(What is expected) Update each entry so that every "植群" becomes "植被", and leave everything else unchanged.

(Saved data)
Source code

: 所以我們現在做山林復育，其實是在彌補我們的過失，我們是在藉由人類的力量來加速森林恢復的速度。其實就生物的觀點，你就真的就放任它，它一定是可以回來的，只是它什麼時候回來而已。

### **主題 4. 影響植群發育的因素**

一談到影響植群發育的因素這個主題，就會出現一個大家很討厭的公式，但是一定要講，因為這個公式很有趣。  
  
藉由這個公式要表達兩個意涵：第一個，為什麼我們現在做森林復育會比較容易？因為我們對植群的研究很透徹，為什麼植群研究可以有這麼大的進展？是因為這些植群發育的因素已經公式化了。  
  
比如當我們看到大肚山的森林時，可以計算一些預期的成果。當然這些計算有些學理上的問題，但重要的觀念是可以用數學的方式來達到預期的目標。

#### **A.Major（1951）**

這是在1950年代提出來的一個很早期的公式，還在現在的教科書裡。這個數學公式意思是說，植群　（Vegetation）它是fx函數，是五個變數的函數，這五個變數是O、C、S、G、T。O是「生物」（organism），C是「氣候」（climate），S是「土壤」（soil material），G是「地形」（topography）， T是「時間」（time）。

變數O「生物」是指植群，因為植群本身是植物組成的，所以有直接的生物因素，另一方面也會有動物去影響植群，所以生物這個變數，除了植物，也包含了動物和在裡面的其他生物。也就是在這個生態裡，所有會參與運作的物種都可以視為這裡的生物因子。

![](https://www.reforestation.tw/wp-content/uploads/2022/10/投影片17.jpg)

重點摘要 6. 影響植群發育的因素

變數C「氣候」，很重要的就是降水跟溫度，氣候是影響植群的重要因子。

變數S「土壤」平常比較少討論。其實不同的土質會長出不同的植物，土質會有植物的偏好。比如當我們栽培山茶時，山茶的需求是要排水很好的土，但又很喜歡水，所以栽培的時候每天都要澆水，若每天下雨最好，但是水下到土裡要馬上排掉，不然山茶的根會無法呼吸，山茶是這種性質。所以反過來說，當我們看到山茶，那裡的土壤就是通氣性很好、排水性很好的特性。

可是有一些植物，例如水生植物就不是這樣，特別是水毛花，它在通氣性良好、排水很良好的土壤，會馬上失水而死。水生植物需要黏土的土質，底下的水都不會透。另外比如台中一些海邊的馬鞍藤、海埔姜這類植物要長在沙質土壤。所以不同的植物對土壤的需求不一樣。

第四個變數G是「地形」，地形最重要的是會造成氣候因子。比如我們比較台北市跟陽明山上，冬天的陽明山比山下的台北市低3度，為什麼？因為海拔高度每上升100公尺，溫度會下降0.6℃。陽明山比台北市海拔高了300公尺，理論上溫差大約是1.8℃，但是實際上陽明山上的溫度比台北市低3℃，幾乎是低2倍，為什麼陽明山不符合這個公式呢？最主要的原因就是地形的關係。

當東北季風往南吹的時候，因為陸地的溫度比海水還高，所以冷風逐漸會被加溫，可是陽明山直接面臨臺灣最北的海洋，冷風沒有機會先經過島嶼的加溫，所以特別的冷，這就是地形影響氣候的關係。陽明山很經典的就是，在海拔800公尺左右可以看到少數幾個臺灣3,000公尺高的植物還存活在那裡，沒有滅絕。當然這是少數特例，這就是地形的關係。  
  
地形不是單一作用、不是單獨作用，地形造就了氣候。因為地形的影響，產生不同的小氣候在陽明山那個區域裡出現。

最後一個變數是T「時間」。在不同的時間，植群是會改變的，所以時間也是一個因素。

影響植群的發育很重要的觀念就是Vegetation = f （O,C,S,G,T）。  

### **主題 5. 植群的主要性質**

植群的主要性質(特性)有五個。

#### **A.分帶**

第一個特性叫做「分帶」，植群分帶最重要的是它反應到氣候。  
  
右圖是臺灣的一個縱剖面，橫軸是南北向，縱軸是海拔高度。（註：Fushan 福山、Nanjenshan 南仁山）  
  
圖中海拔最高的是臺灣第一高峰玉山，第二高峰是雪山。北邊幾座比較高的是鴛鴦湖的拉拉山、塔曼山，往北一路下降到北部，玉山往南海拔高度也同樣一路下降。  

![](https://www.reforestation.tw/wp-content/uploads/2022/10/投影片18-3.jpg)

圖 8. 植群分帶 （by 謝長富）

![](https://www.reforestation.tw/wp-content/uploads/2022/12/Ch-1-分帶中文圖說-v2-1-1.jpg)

(Task answer)
Source code

: 所以我們現在做山林復育，其實是在彌補我們的過失，我們是在藉由人類的力量來加速森林恢復的速度。其實就生物的觀點，你就真的就放任它，它一定是可以回來的，只是它什麼時候回來而已。

### **主題 4. 影響植被發育的因素**

一談到影響植被發育的因素這個主題，就會出現一個大家很討厭的公式，但是一定要講，因為這個公式很有趣。  
  
藉由這個公式要表達兩個意涵：第一個，為什麼我們現在做森林復育會比較容易？因為我們對植被的研究很透徹，為什麼植被研究可以有這麼大的進展？是因為這些植被發育的因素已經公式化了。  
  
比如當我們看到大肚山的森林時，可以計算一些預期的成果。當然這些計算有些學理上的問題，但重要的觀念是可以用數學的方式來達到預期的目標。

#### **A.Major（1951）**

這是在1950年代提出來的一個很早期的公式，還在現在的教科書裡。這個數學公式意思是說，植被　（Vegetation）它是fx函數，是五個變數的函數，這五個變數是O、C、S、G、T。O是「生物」（organism），C是「氣候」（climate），S是「土壤」（soil material），G是「地形」（topography）， T是「時間」（time）。

變數O「生物」是指植被，因為植被本身是植物組成的，所以有直接的生物因素，另一方面也會有動物去影響植被，所以生物這個變數，除了植物，也包含了動物和在裡面的其他生物。也就是在這個生態裡，所有會參與運作的物種都可以視為這裡的生物因子。

![](https://www.reforestation.tw/wp-content/uploads/2022/10/投影片17.jpg)

重點摘要 6. 影響植被發育的因素

變數C「氣候」，很重要的就是降水跟溫度，氣候是影響植被的重要因子。

變數S「土壤」平常比較少討論。其實不同的土質會長出不同的植物，土質會有植物的偏好。比如當我們栽培山茶時，山茶的需求是要排水很好的土，但又很喜歡水，所以栽培的時候每天都要澆水，若每天下雨最好，但是水下到土裡要馬上排掉，不然山茶的根會無法呼吸，山茶是這種性質。所以反過來說，當我們看到山茶，那裡的土壤就是通氣性很好、排水性很好的特性。

可是有一些植物，例如水生植物就不是這樣，特別是水毛花，它在通氣性良好、排水很良好的土壤，會馬上失水而死。水生植物需要黏土的土質，底下的水都不會透。另外比如台中一些海邊的馬鞍藤、海埔姜這類植物要長在沙質土壤。所以不同的植物對土壤的需求不一樣。

第四個變數G是「地形」，地形最重要的是會造成氣候因子。比如我們比較台北市跟陽明山上，冬天的陽明山比山下的台北市低3度，為什麼？因為海拔高度每上升100公尺，溫度會下降0.6℃。陽明山比台北市海拔高了300公尺，理論上溫差大約是1.8℃，但是實際上陽明山上的溫度比台北市低3℃，幾乎是低2倍，為什麼陽明山不符合這個公式呢？最主要的原因就是地形的關係。

當東北季風往南吹的時候，因為陸地的溫度比海水還高，所以冷風逐漸會被加溫，可是陽明山直接面臨臺灣最北的海洋，冷風沒有機會先經過島嶼的加溫，所以特別的冷，這就是地形影響氣候的關係。陽明山很經典的就是，在海拔800公尺左右可以看到少數幾個臺灣3,000公尺高的植物還存活在那裡，沒有滅絕。當然這是少數特例，這就是地形的關係。  
  
地形不是單一作用、不是單獨作用，地形造就了氣候。因為地形的影響，產生不同的小氣候在陽明山那個區域裡出現。

最後一個變數是T「時間」。在不同的時間，植被是會改變的，所以時間也是一個因素。

影響植被的發育很重要的觀念就是Vegetation = f （O,C,S,G,T）。  

### **主題 5. 植被的主要性質**

植被的主要性質(特性)有五個。

#### **A.分帶**

第一個特性叫做「分帶」，植被分帶最重要的是它反應到氣候。  
  
右圖是臺灣的一個縱剖面，橫軸是南北向，縱軸是海拔高度。（註：Fushan 福山、Nanjenshan 南仁山）  
  
圖中海拔最高的是臺灣第一高峰玉山，第二高峰是雪山。北邊幾座比較高的是鴛鴦湖的拉拉山、塔曼山，往北一路下降到北部，玉山往南海拔高度也同樣一路下降。  

![](https://www.reforestation.tw/wp-content/uploads/2022/10/投影片18-3.jpg)

圖 8. 植被分帶 （by 謝長富）

![](https://www.reforestation.tw/wp-content/uploads/2022/12/Ch-1-分帶中文圖說-v2-1-1.jpg)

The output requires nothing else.